**Dataset content**:
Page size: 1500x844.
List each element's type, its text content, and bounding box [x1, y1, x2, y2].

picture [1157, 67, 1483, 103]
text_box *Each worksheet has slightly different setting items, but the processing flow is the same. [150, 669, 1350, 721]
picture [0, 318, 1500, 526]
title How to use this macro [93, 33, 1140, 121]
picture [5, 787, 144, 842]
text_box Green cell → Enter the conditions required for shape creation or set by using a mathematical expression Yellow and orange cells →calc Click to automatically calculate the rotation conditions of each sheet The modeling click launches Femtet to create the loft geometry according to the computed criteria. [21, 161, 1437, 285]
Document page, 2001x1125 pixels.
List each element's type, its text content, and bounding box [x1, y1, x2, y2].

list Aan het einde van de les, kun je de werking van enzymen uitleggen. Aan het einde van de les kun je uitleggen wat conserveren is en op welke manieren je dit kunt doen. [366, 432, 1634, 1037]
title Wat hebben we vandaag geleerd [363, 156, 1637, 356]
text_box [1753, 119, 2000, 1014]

--

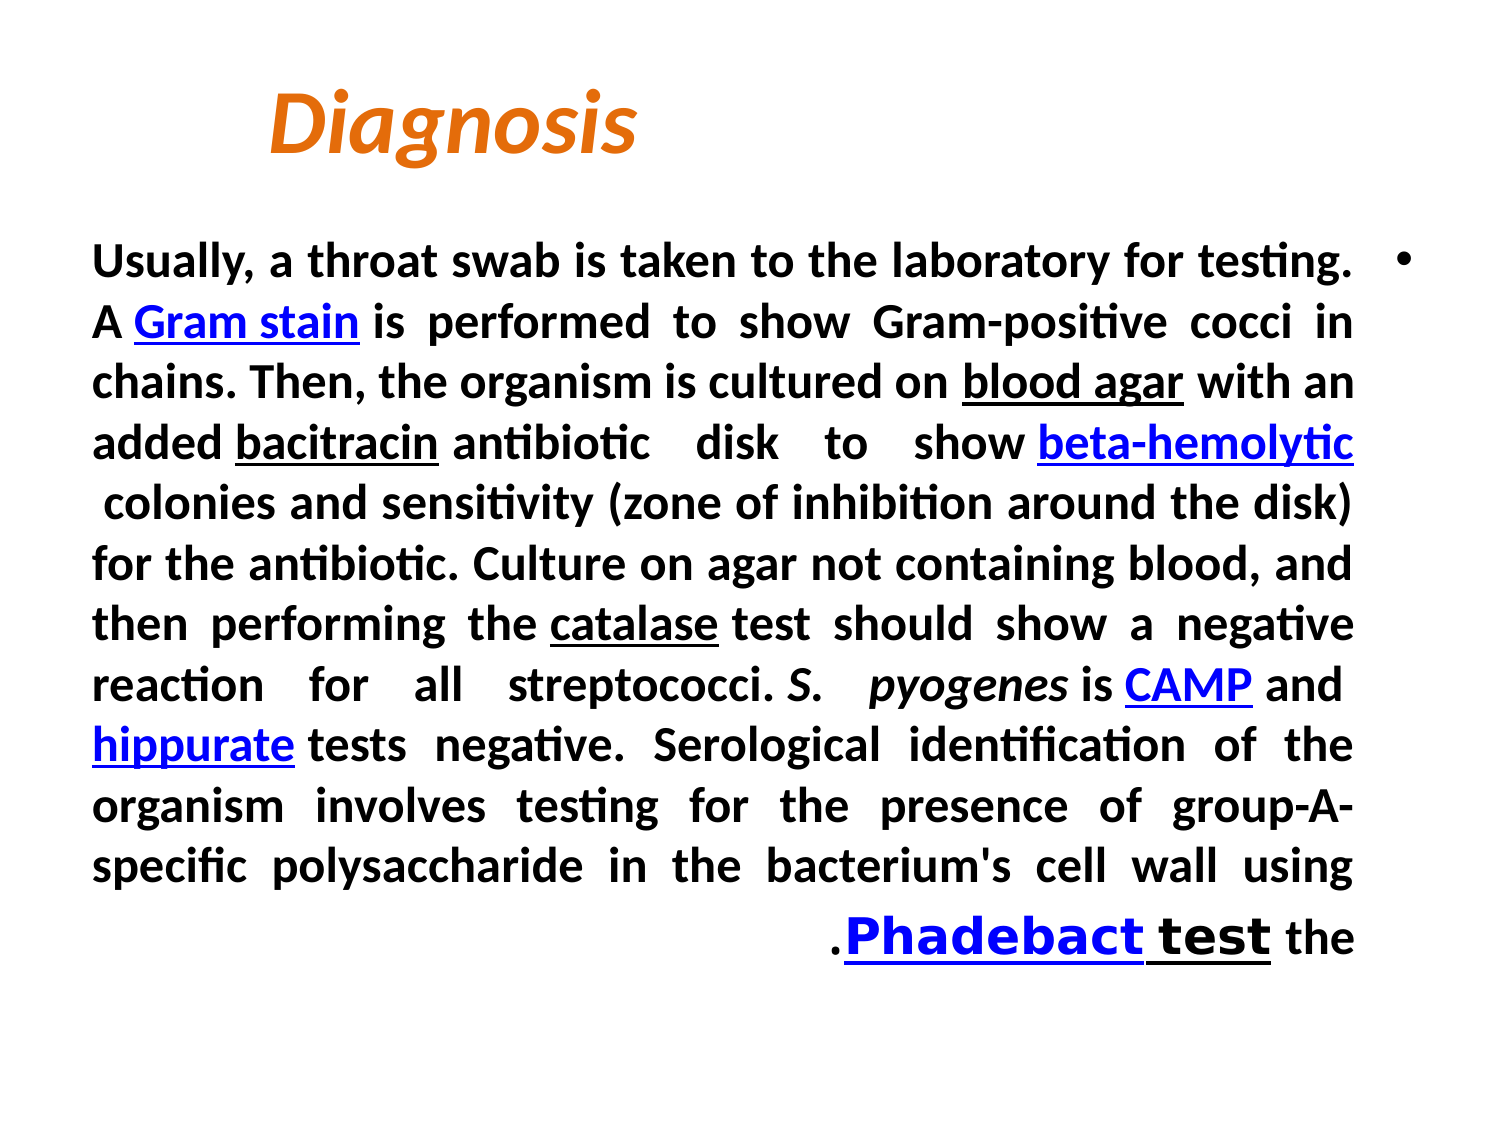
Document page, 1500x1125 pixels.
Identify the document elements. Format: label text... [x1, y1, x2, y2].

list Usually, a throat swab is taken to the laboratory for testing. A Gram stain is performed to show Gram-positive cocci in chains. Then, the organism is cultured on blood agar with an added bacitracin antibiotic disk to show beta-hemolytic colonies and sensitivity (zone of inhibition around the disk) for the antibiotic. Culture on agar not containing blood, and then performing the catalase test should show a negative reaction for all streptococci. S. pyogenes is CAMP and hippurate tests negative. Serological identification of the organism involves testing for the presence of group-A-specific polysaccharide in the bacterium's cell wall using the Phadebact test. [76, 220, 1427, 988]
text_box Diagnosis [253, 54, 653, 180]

--

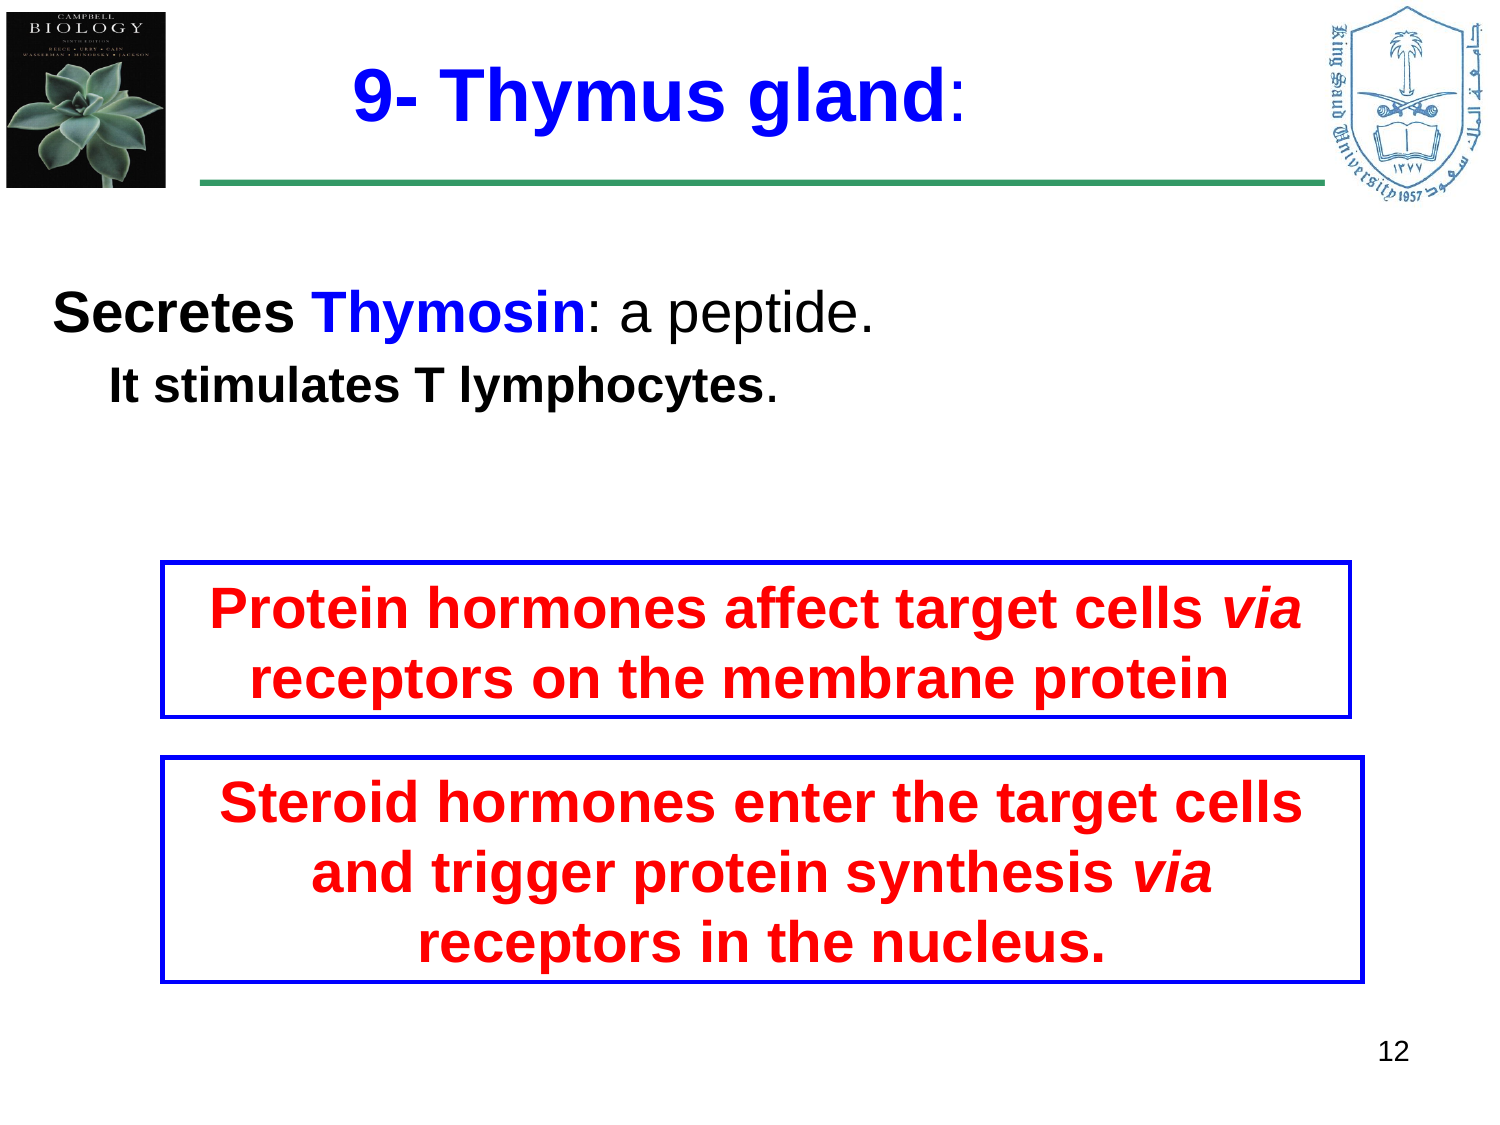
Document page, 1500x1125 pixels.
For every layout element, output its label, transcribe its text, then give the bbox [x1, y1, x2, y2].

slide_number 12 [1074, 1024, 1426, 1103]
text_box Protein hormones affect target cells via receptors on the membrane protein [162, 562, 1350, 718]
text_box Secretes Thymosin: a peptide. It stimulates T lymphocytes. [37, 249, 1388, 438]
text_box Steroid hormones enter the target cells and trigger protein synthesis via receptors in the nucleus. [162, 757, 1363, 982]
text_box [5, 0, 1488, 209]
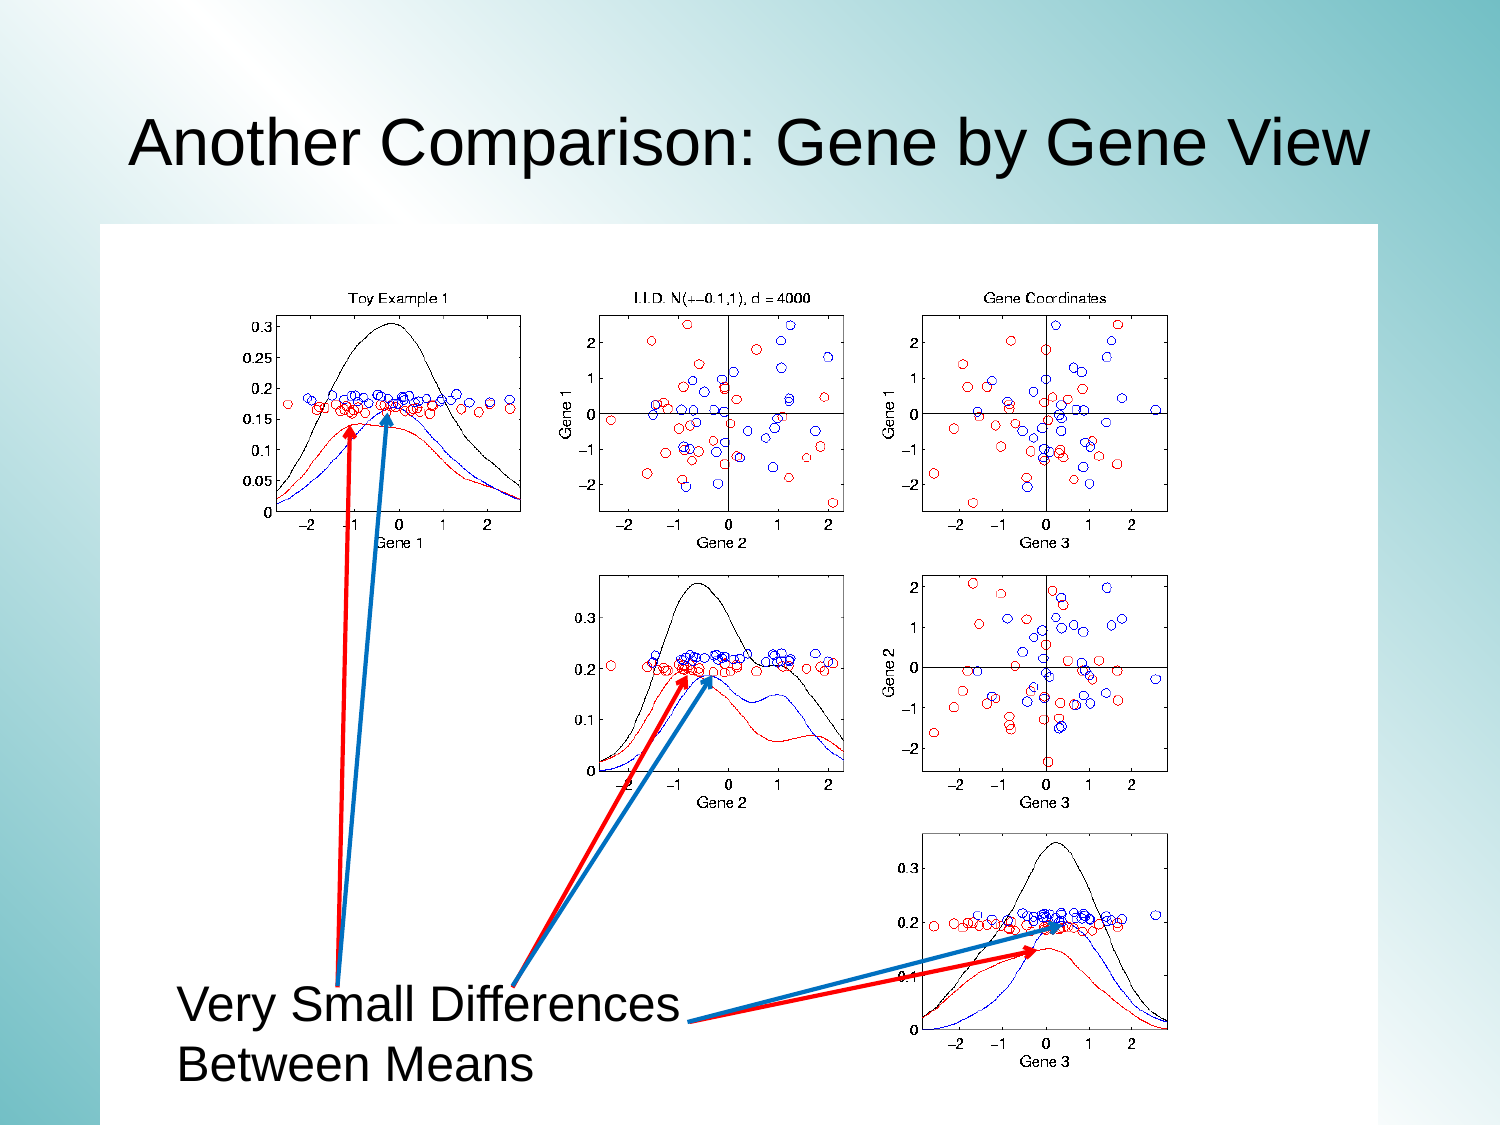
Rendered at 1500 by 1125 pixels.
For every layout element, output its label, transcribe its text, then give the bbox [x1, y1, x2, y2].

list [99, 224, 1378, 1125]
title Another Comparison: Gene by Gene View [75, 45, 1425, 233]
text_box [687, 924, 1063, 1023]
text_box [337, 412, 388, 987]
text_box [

**How to complete this task**: Every line with the string "pixels" in the material should be returned.

**Task response**:
Document page, 2001x1125 pixels.
Document page, 1500x1125 pixels.
Document page, 1500x1125 pixels.
Rendered at 1500 by 1125 pixels.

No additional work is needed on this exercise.